**What you need to do**
Only the pictures are dropped. Restate each line below word for word.

**Entries shown**
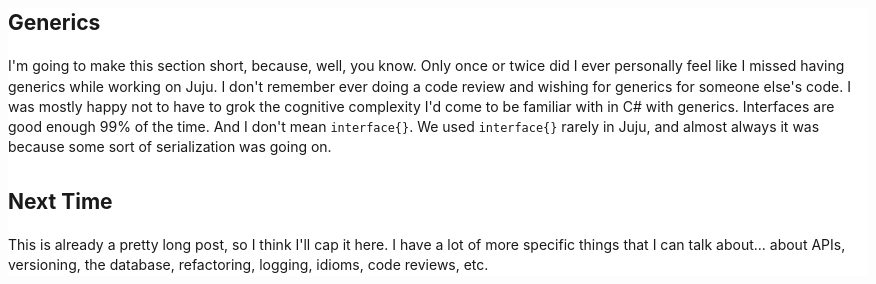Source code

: ## Generics

I'm going to make this section short, because, well, you know.  Only once or
twice did I ever personally feel like I missed having generics while working on
Juju.  I don't remember ever doing a code review and wishing for generics for
someone else's code.  I was mostly happy not to have to grok the cognitive
complexity I'd come to be familiar with in C# with generics.  Interfaces are
good enough 99% of the time.  And I don't mean `interface{}`.  We used
`interface{}` rarely in Juju, and almost always it was because some sort of
serialization was going on.


## Next Time

This is already a pretty long post, so I think I'll cap it here.  I have a lot
of more specific things that I can talk about... about APIs, versioning, the
database, refactoring, logging, idioms, code reviews, etc.


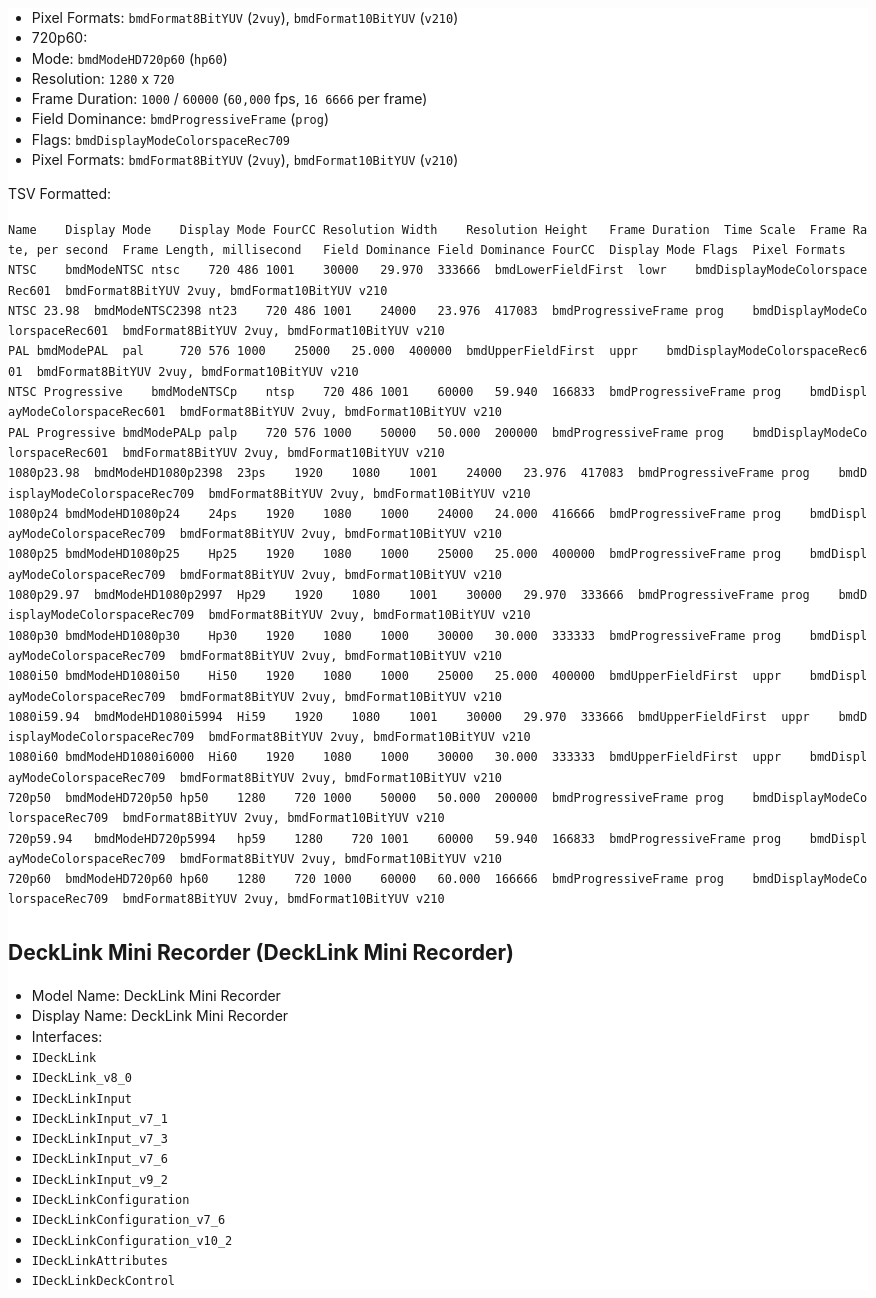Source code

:   * Pixel Formats: `bmdFormat8BitYUV` (`2vuy`), `bmdFormat10BitYUV` (`v210`)
 * 720p60:
  * Mode: `bmdModeHD720p60` (`hp60`)
  * Resolution: `1280` x `720`
  * Frame Duration: `1000` / `60000` (`60,000` fps, `16 6666` per frame)
  * Field Dominance: `bmdProgressiveFrame` (`prog`)
  * Flags: `bmdDisplayModeColorspaceRec709`
  * Pixel Formats: `bmdFormat8BitYUV` (`2vuy`), `bmdFormat10BitYUV` (`v210`)

TSV Formatted:

	Name	Display Mode	Display Mode FourCC	Resolution Width	Resolution Height	Frame Duration	Time Scale	Frame Rate, per second	Frame Length, millisecond	Field Dominance	Field Dominance FourCC	Display Mode Flags	Pixel Formats
	NTSC	bmdModeNTSC	ntsc	720	486	1001	30000	29.970	333666	bmdLowerFieldFirst	lowr	bmdDisplayModeColorspaceRec601	bmdFormat8BitYUV 2vuy, bmdFormat10BitYUV v210
	NTSC 23.98	bmdModeNTSC2398	nt23	720	486	1001	24000	23.976	417083	bmdProgressiveFrame	prog	bmdDisplayModeColorspaceRec601	bmdFormat8BitYUV 2vuy, bmdFormat10BitYUV v210
	PAL	bmdModePAL	pal 	720	576	1000	25000	25.000	400000	bmdUpperFieldFirst	uppr	bmdDisplayModeColorspaceRec601	bmdFormat8BitYUV 2vuy, bmdFormat10BitYUV v210
	NTSC Progressive	bmdModeNTSCp	ntsp	720	486	1001	60000	59.940	166833	bmdProgressiveFrame	prog	bmdDisplayModeColorspaceRec601	bmdFormat8BitYUV 2vuy, bmdFormat10BitYUV v210
	PAL Progressive	bmdModePALp	palp	720	576	1000	50000	50.000	200000	bmdProgressiveFrame	prog	bmdDisplayModeColorspaceRec601	bmdFormat8BitYUV 2vuy, bmdFormat10BitYUV v210
	1080p23.98	bmdModeHD1080p2398	23ps	1920	1080	1001	24000	23.976	417083	bmdProgressiveFrame	prog	bmdDisplayModeColorspaceRec709	bmdFormat8BitYUV 2vuy, bmdFormat10BitYUV v210
	1080p24	bmdModeHD1080p24	24ps	1920	1080	1000	24000	24.000	416666	bmdProgressiveFrame	prog	bmdDisplayModeColorspaceRec709	bmdFormat8BitYUV 2vuy, bmdFormat10BitYUV v210
	1080p25	bmdModeHD1080p25	Hp25	1920	1080	1000	25000	25.000	400000	bmdProgressiveFrame	prog	bmdDisplayModeColorspaceRec709	bmdFormat8BitYUV 2vuy, bmdFormat10BitYUV v210
	1080p29.97	bmdModeHD1080p2997	Hp29	1920	1080	1001	30000	29.970	333666	bmdProgressiveFrame	prog	bmdDisplayModeColorspaceRec709	bmdFormat8BitYUV 2vuy, bmdFormat10BitYUV v210
	1080p30	bmdModeHD1080p30	Hp30	1920	1080	1000	30000	30.000	333333	bmdProgressiveFrame	prog	bmdDisplayModeColorspaceRec709	bmdFormat8BitYUV 2vuy, bmdFormat10BitYUV v210
	1080i50	bmdModeHD1080i50	Hi50	1920	1080	1000	25000	25.000	400000	bmdUpperFieldFirst	uppr	bmdDisplayModeColorspaceRec709	bmdFormat8BitYUV 2vuy, bmdFormat10BitYUV v210
	1080i59.94	bmdModeHD1080i5994	Hi59	1920	1080	1001	30000	29.970	333666	bmdUpperFieldFirst	uppr	bmdDisplayModeColorspaceRec709	bmdFormat8BitYUV 2vuy, bmdFormat10BitYUV v210
	1080i60	bmdModeHD1080i6000	Hi60	1920	1080	1000	30000	30.000	333333	bmdUpperFieldFirst	uppr	bmdDisplayModeColorspaceRec709	bmdFormat8BitYUV 2vuy, bmdFormat10BitYUV v210
	720p50	bmdModeHD720p50	hp50	1280	720	1000	50000	50.000	200000	bmdProgressiveFrame	prog	bmdDisplayModeColorspaceRec709	bmdFormat8BitYUV 2vuy, bmdFormat10BitYUV v210
	720p59.94	bmdModeHD720p5994	hp59	1280	720	1001	60000	59.940	166833	bmdProgressiveFrame	prog	bmdDisplayModeColorspaceRec709	bmdFormat8BitYUV 2vuy, bmdFormat10BitYUV v210
	720p60	bmdModeHD720p60	hp60	1280	720	1000	60000	60.000	166666	bmdProgressiveFrame	prog	bmdDisplayModeColorspaceRec709	bmdFormat8BitYUV 2vuy, bmdFormat10BitYUV v210


## DeckLink Mini Recorder (DeckLink Mini Recorder)

 * Model Name: DeckLink Mini Recorder
 * Display Name: DeckLink Mini Recorder
 * Interfaces:
  * `IDeckLink`
  * `IDeckLink_v8_0`
  * `IDeckLinkInput`
  * `IDeckLinkInput_v7_1`
  * `IDeckLinkInput_v7_3`
  * `IDeckLinkInput_v7_6`
  * `IDeckLinkInput_v9_2`
  * `IDeckLinkConfiguration`
  * `IDeckLinkConfiguration_v7_6`
  * `IDeckLinkConfiguration_v10_2`
  * `IDeckLinkAttributes`
  * `IDeckLinkDeckControl`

**Reply to the exercise**
Source code

: ## Generics

I'm going to make this section short, because, well, you know.  Only once or
twice did I ever personally feel like I missed having generics while working on
Juju.  I don't remember ever doing a code review and wishing for generics for
someone else's code.  I was mostly happy not to have to grok the cognitive
complexity I'd come to be familiar with in C# with generics.  Interfaces are
good enough 99% of the time.  And I don't mean `interface{}`.  We used
`interface{}` rarely in Juju, and almost always it was because some sort of
serialization was going on.


## Next Time

This is already a pretty long post, so I think I'll cap it here.  I have a lot
of more specific things that I can talk about... about APIs, versioning, the
database, refactoring, logging, idioms, code reviews, etc.


Source code

:   * Pixel Formats: `bmdFormat8BitYUV` (`2vuy`), `bmdFormat10BitYUV` (`v210`)
 * 720p60:
  * Mode: `bmdModeHD720p60` (`hp60`)
  * Resolution: `1280` x `720`
  * Frame Duration: `1000` / `60000` (`60,000` fps, `16 6666` per frame)
  * Field Dominance: `bmdProgressiveFrame` (`prog`)
  * Flags: `bmdDisplayModeColorspaceRec709`
  * Pixel Formats: `bmdFormat8BitYUV` (`2vuy`), `bmdFormat10BitYUV` (`v210`)

TSV Formatted:

	Name	Display Mode	Display Mode FourCC	Resolution Width	Resolution Height	Frame Duration	Time Scale	Frame Rate, per second	Frame Length, millisecond	Field Dominance	Field Dominance FourCC	Display Mode Flags	Pixel Formats
	NTSC	bmdModeNTSC	ntsc	720	486	1001	30000	29.970	333666	bmdLowerFieldFirst	lowr	bmdDisplayModeColorspaceRec601	bmdFormat8BitYUV 2vuy, bmdFormat10BitYUV v210
	NTSC 23.98	bmdModeNTSC2398	nt23	720	486	1001	24000	23.976	417083	bmdProgressiveFrame	prog	bmdDisplayModeColorspaceRec601	bmdFormat8BitYUV 2vuy, bmdFormat10BitYUV v210
	PAL	bmdModePAL	pal 	720	576	1000	25000	25.000	400000	bmdUpperFieldFirst	uppr	bmdDisplayModeColorspaceRec601	bmdFormat8BitYUV 2vuy, bmdFormat10BitYUV v210
	NTSC Progressive	bmdModeNTSCp	ntsp	720	486	1001	60000	59.940	166833	bmdProgressiveFrame	prog	bmdDisplayModeColorspaceRec601	bmdFormat8BitYUV 2vuy, bmdFormat10BitYUV v210
	PAL Progressive	bmdModePALp	palp	720	576	1000	50000	50.000	200000	bmdProgressiveFrame	prog	bmdDisplayModeColorspaceRec601	bmdFormat8BitYUV 2vuy, bmdFormat10BitYUV v210
	1080p23.98	bmdModeHD1080p2398	23ps	1920	1080	1001	24000	23.976	417083	bmdProgressiveFrame	prog	bmdDisplayModeColorspaceRec709	bmdFormat8BitYUV 2vuy, bmdFormat10BitYUV v210
	1080p24	bmdModeHD1080p24	24ps	1920	1080	1000	24000	24.000	416666	bmdProgressiveFrame	prog	bmdDisplayModeColorspaceRec709	bmdFormat8BitYUV 2vuy, bmdFormat10BitYUV v210
	1080p25	bmdModeHD1080p25	Hp25	1920	1080	1000	25000	25.000	400000	bmdProgressiveFrame	prog	bmdDisplayModeColorspaceRec709	bmdFormat8BitYUV 2vuy, bmdFormat10BitYUV v210
	1080p29.97	bmdModeHD1080p2997	Hp29	1920	1080	1001	30000	29.970	333666	bmdProgressiveFrame	prog	bmdDisplayModeColorspaceRec709	bmdFormat8BitYUV 2vuy, bmdFormat10BitYUV v210
	1080p30	bmdModeHD1080p30	Hp30	1920	1080	1000	30000	30.000	333333	bmdProgressiveFrame	prog	bmdDisplayModeColorspaceRec709	bmdFormat8BitYUV 2vuy, bmdFormat10BitYUV v210
	1080i50	bmdModeHD1080i50	Hi50	1920	1080	1000	25000	25.000	400000	bmdUpperFieldFirst	uppr	bmdDisplayModeColorspaceRec709	bmdFormat8BitYUV 2vuy, bmdFormat10BitYUV v210
	1080i59.94	bmdModeHD1080i5994	Hi59	1920	1080	1001	30000	29.970	333666	bmdUpperFieldFirst	uppr	bmdDisplayModeColorspaceRec709	bmdFormat8BitYUV 2vuy, bmdFormat10BitYUV v210
	1080i60	bmdModeHD1080i6000	Hi60	1920	1080	1000	30000	30.000	333333	bmdUpperFieldFirst	uppr	bmdDisplayModeColorspaceRec709	bmdFormat8BitYUV 2vuy, bmdFormat10BitYUV v210
	720p50	bmdModeHD720p50	hp50	1280	720	1000	50000	50.000	200000	bmdProgressiveFrame	prog	bmdDisplayModeColorspaceRec709	bmdFormat8BitYUV 2vuy, bmdFormat10BitYUV v210
	720p59.94	bmdModeHD720p5994	hp59	1280	720	1001	60000	59.940	166833	bmdProgressiveFrame	prog	bmdDisplayModeColorspaceRec709	bmdFormat8BitYUV 2vuy, bmdFormat10BitYUV v210
	720p60	bmdModeHD720p60	hp60	1280	720	1000	60000	60.000	166666	bmdProgressiveFrame	prog	bmdDisplayModeColorspaceRec709	bmdFormat8BitYUV 2vuy, bmdFormat10BitYUV v210


## DeckLink Mini Recorder (DeckLink Mini Recorder)

 * Model Name: DeckLink Mini Recorder
 * Display Name: DeckLink Mini Recorder
 * Interfaces:
  * `IDeckLink`
  * `IDeckLink_v8_0`
  * `IDeckLinkInput`
  * `IDeckLinkInput_v7_1`
  * `IDeckLinkInput_v7_3`
  * `IDeckLinkInput_v7_6`
  * `IDeckLinkInput_v9_2`
  * `IDeckLinkConfiguration`
  * `IDeckLinkConfiguration_v7_6`
  * `IDeckLinkConfiguration_v10_2`
  * `IDeckLinkAttributes`
  * `IDeckLinkDeckControl`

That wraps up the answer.